そこでジャパンは、作中の兵士と同じく腰につけた装置からのガス噴射で飛び回り、2本のブレードで巨人の弱点であるうなじをえぐり切る「立体機動斬り」で相手を倒すのでした。その場面の、心なしかいつもより気合の入った作画は爆笑必至です。
「都道府県の特徴を戯画化してネタにする」というのは割と人を選ぶところもあり、扱い方によっては地元の人からすると「馬鹿にされているようで不快」ということも少なくないでしょう。
本作にそういったところがないのは、特定のどこかに集中してではなく平等にネタにしているというのも大きなポイントですが、それ以上に「47都道府県すべての『地元』が素晴らしい」というジャパンの姿勢が、作品全体に表れているからでしょう。

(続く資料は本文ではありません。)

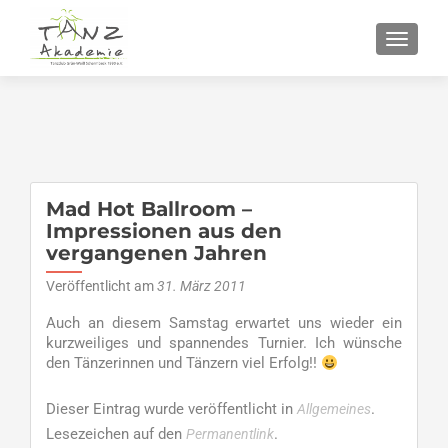
SCHALT
Mad Hot Ballroom –
Impressionen aus den
vergangenen Jahren
Veröffentlicht am
31. März 2011
Auch an diesem Samstag erwartet uns wieder ein
kurzweiliges und spannendes Turnier. Ich wünsche
den Tänzerinnen und Tänzern viel Erfolg!!
Dieser Eintrag wurde veröffentlicht in
.
Allgemeines
Lesezeichen auf den
.
Permanentlink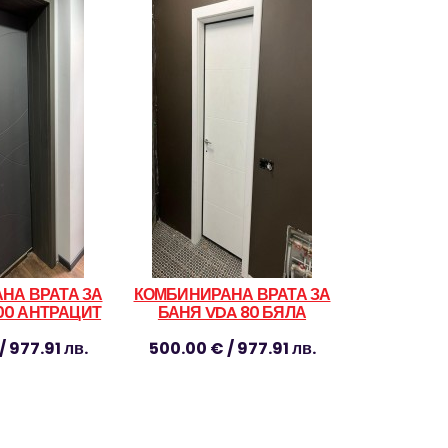
НА ВРАТА ЗА
КОМБИНИРАНА ВРАТА ЗА
00 АНТРАЦИТ
БАНЯ VDA 80 БЯЛА
/ 977.91 лв.
500.00 € / 977.91 лв.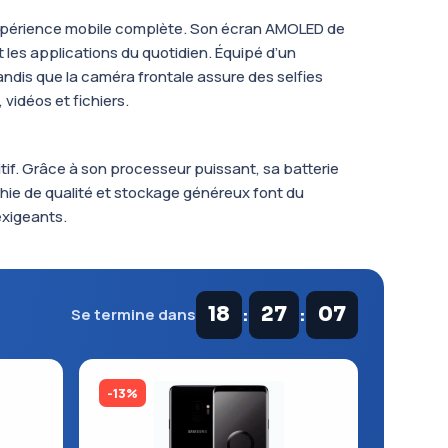
expérience mobile complète. Son écran AMOLED de
et les applications du quotidien. Équipé d’un
tandis que la caméra frontale assure des selfies
 vidéos et fichiers.
tif. Grâce à son processeur puissant, sa batterie
phie de qualité et stockage généreux font du
exigeants.
:
:
18
27
07
Se termine dans
-13%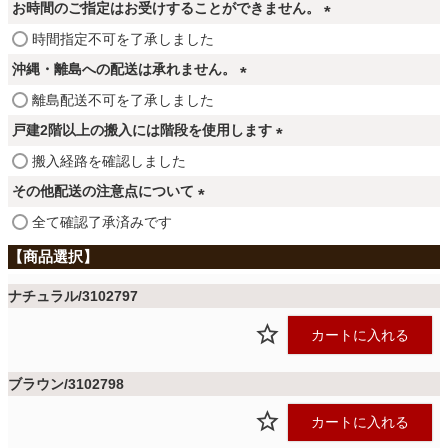
ファブリック
お時間のご指定はお受けすることができません。
(
時間指定不可を了承しました
必
沖縄・離島への配送は承れません。
カーテン
須
(
離島配送不可を了承しました
)
必
戸建2階以上の搬入には階段を使用します
ラグ
須
(
搬入経路を確認しました
)
必
その他配送の注意点について
須
マット
(
全て確認了承済みです
)
必
須
収納用品
)
ナチュラル/3102797
カートに入れる
生活用品
ブラウン/3102798
カートに入れる
キッチン用品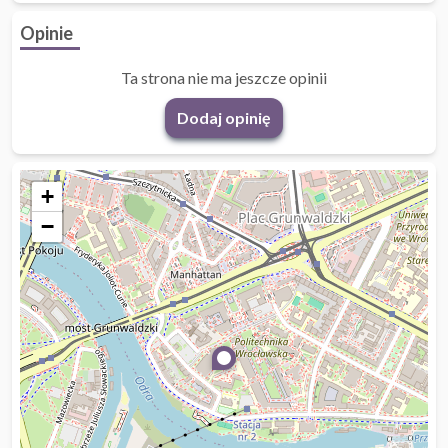
Opinie
Ta strona nie ma jeszcze opinii
Dodaj opinię
+
−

田舎者を排斥する益荒男を筆頭に、地元愛が暴走して暴挙に出るキャラも多いなか、ジャパンは彼らを咎めても地元愛は決して否定せず、被害者の地元の尊厳を守るのと同時に、加害者の地元も等しく愛しています。
たとえばジャパンと益荒男が「シティボーイ選手権」で対決する6話では、益荒男がジャパンに劣らない東京への愛を見せ、ジャパンはその愛の深さを認めて、最後の相撲対決では勝ちを譲りました。
また、静岡出身の望月と、山梨出身の花形が「富士山は静岡と山梨どちらのものか」で言い争う14話では、答えを得るべく富士山に登った結果に遭難。望月が作った静岡名物・キングカズこと三浦知良の雪像と、花形による山梨名物・武田信玄の雪像が皆を山頂まで導き、2人は互いの県のよさを認め合ったのです。

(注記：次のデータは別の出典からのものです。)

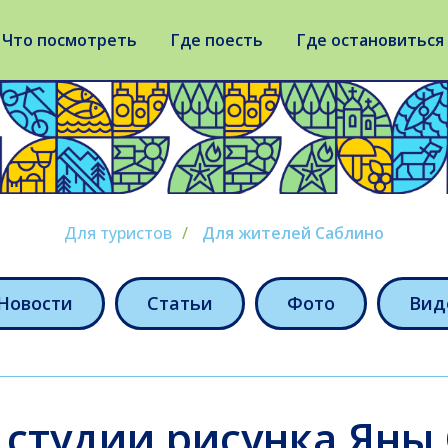
Что посмотреть
Где поесть
Где остановиться
Для туристов
/
Для жителей Саблино
Новости
Статьи
Фото
Вид
 студии рисунка Яны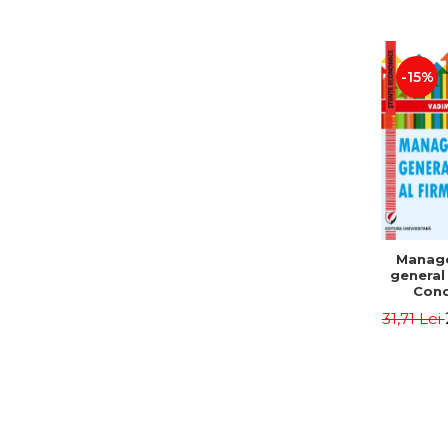
-15%
Manag
general 
Conc
Instr
31,71 Lei
Mo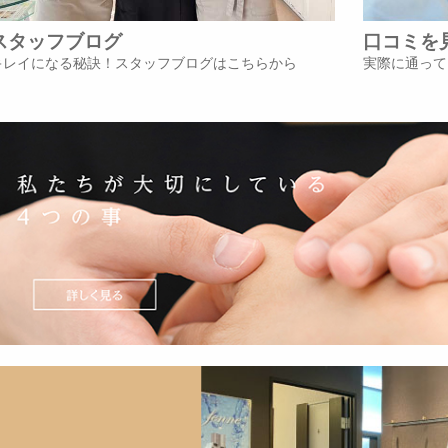
スタッフブログ
口コミを
キレイになる秘訣！スタッフブログはこちらから
実際に通って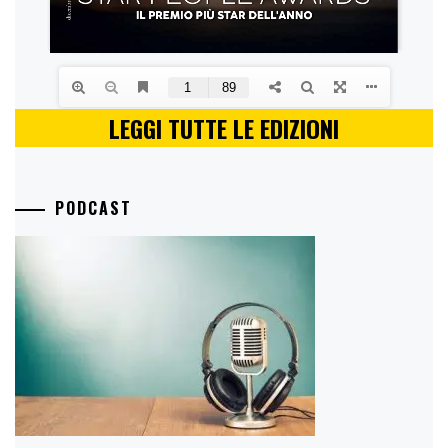
LEGGI TUTTE LE EDIZIONI
PODCAST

ギャグ漫画らしく毎回ハチャメチャな事態になるのですが、その回ごとに「地元」の魅力が伝わってきてほっこりできるような話が基本になっているため、読後感が爽やかなのも魅力です。
ジモトがジャパン 1 (ジャンプコミックス)
2019年01月04日
本巻に収録されるなかでも特におすすめのエピソードは、先に取り上げた7話の『進撃の巨人』パロディの他、謎の概念「ジモーラ」が登場し、「隣接した都道府県の拳は習得しやすく、離れると難しくなる」というのを『HUNTERXHUNTER』の念能力六性図のパロディ(「47性図」という名のただの日本地図)で解説した4話の沖縄回。
特に4話のオチのBEGINネタは、必見。また「ジャンプ+」で短期連載した『地球人間テラちゃん』の1話も収録されています。
さらに2巻も同時発売(「テラちゃん」2話収録)で、ジャパンに恋するこまちのラブコメや、津々浦中をアメリカナイズしようとする茨城県民・雨貝との対決など注目エピソードが目白押しです。